Consider a generic set of type definitions for use within a package.
TYPE TYPE_TABN1 IS TABLE OF NUMBER INDEX BY BINARY_INTEGER;
TYPE TYPE_TABV1 IS TABLE OF VARCHAR2(10) INDEX BY BINARY_INTEGER;
TYPE TYPE_REC1 IS RECORD
(COL1 VARCHAR2(100),
...
COL200 VARCHAR2(100));
TYPE TYPE_TAB1REC1 IS TABLE OF TYPE_REC1 INDEX BY BINARY_INTEGER;
TYPE TYPE_RC1REC1 IS REF CURSOR RETURN TYPE_REC1;
I have a couple of questions:
1. What is the impact of where types are defined? Package Spec VS. Package Body level, VS. within the top-level procedure which is externally called.
We have a shell script multi-threading calls to the top-level procedure for partition-based processing, typically 40 simultaneously. So the question is primarily about whether doing 40 of these type definitions at the same time (in the top-level procedure) is better, worse, or no-different.
2. For the type which is a table of records (e.g. TYPE_REC1TAB1) if data is bulk collected (5000 limit) into a variable of that type and the last 100 columns are always "populated" with null, is there any memory impact as opposed to having the record defined for only the first 100 columns which actually contain data?
Thanks.
1. Where you declare the types just affects the scope they're visible. If you place them in a package spec, you can access them from other packages, etc.

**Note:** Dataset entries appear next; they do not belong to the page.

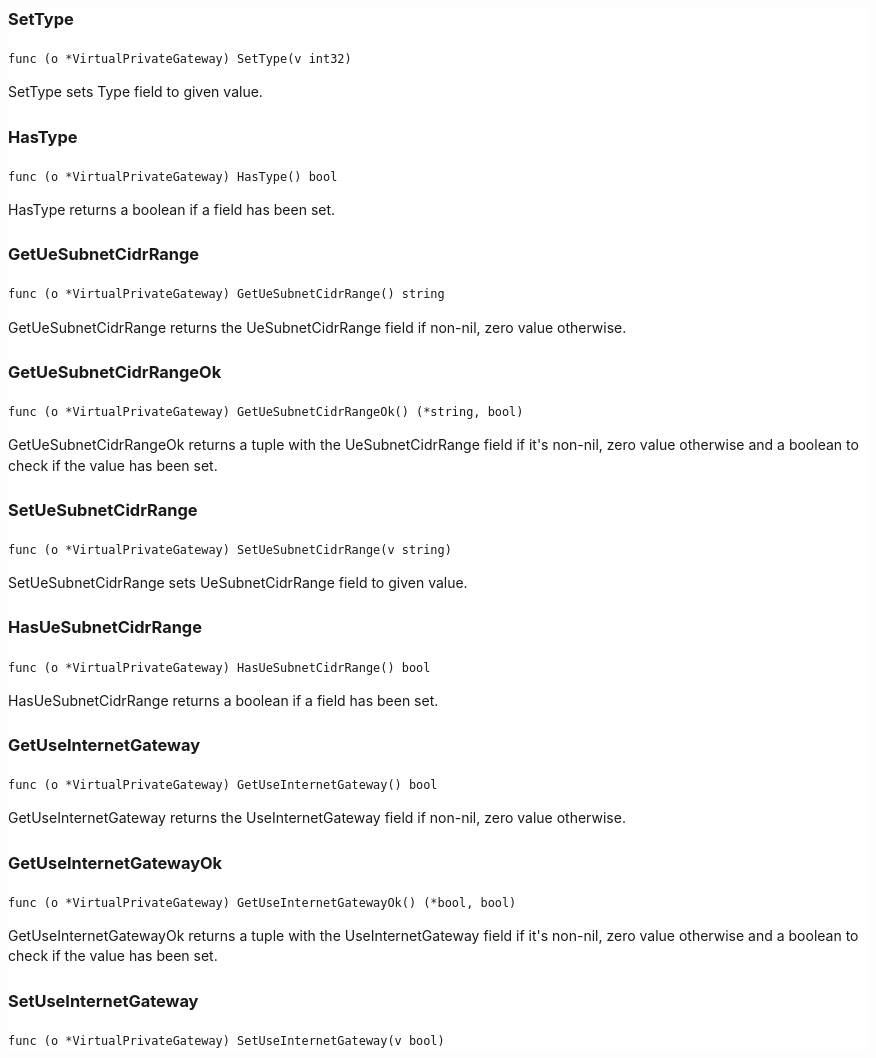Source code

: ### SetType

`func (o *VirtualPrivateGateway) SetType(v int32)`

SetType sets Type field to given value.

### HasType

`func (o *VirtualPrivateGateway) HasType() bool`

HasType returns a boolean if a field has been set.

### GetUeSubnetCidrRange

`func (o *VirtualPrivateGateway) GetUeSubnetCidrRange() string`

GetUeSubnetCidrRange returns the UeSubnetCidrRange field if non-nil, zero value otherwise.

### GetUeSubnetCidrRangeOk

`func (o *VirtualPrivateGateway) GetUeSubnetCidrRangeOk() (*string, bool)`

GetUeSubnetCidrRangeOk returns a tuple with the UeSubnetCidrRange field if it's non-nil, zero value otherwise
and a boolean to check if the value has been set.

### SetUeSubnetCidrRange

`func (o *VirtualPrivateGateway) SetUeSubnetCidrRange(v string)`

SetUeSubnetCidrRange sets UeSubnetCidrRange field to given value.

### HasUeSubnetCidrRange

`func (o *VirtualPrivateGateway) HasUeSubnetCidrRange() bool`

HasUeSubnetCidrRange returns a boolean if a field has been set.

### GetUseInternetGateway

`func (o *VirtualPrivateGateway) GetUseInternetGateway() bool`

GetUseInternetGateway returns the UseInternetGateway field if non-nil, zero value otherwise.

### GetUseInternetGatewayOk

`func (o *VirtualPrivateGateway) GetUseInternetGatewayOk() (*bool, bool)`

GetUseInternetGatewayOk returns a tuple with the UseInternetGateway field if it's non-nil, zero value otherwise
and a boolean to check if the value has been set.

### SetUseInternetGateway

`func (o *VirtualPrivateGateway) SetUseInternetGateway(v bool)`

In the package body, just program units inside that package and so on. So it really comes down to where and how you want to reuse these in other code.
2. We can do a quick test. Let's create a table with 101 columns and 1000 rows. Only the first column is populated, the last 100 are null:
declare
create_tab varchar2(4000);
begin
create_tab := 'create table t (id int';
for i in 1 .. 100 loop
create_tab := create_tab || ', c' || i || ' int';
end loop;
create_tab := create_tab || ')';
execute immediate create_tab;
end;
/
insert into t (id)
select level from dual connect by level <= 1000;
commit;
We can measure the PGA usage with this get_stat function (HT to Tim Hall):
create or replace function get_stat (p_stat in varchar2) return number as
l_return number;
begin
select ms.value
into l_return
from v$mystat ms
join v$statname sn
on ms.statistic# = sn.statistic#
and sn.name = p_stat;
return l_return;
end get_stat;
/
Then run two tests: bulk collecting into a single column array and one with all 101 columns of the table. I'll connect to a new session each time to reset the PGA:
conn chris/chris
set serveroutput on
declare
ids dbms_sql.number_table;
mem pls_integer;
begin
mem := get_stat('session pga memory');
select id
bulk collect into ids
from t;
DBMS_OUTPUT.put_line(
'Just IDs : ' || (get_stat('session pga memory') - mem)
);
end;
/
Just IDs : 65536
conn chris/chris
set serveroutput on
declare
type tarr is table of t%rowtype index by binary_integer;
tab tarr;
mem pls_integer;
begin
mem := get_stat('session pga memory');
select *
bulk collect into tab
from t;
DBMS_OUTPUT.put_line(
'Full table: ' || (get_stat('session pga memory') - mem)
);
end;
/
Full table: 5570560
So that's 65,536 bytes of memory for just the ids vs. 5,570,560 for all the columns. An order of magnitude more memory!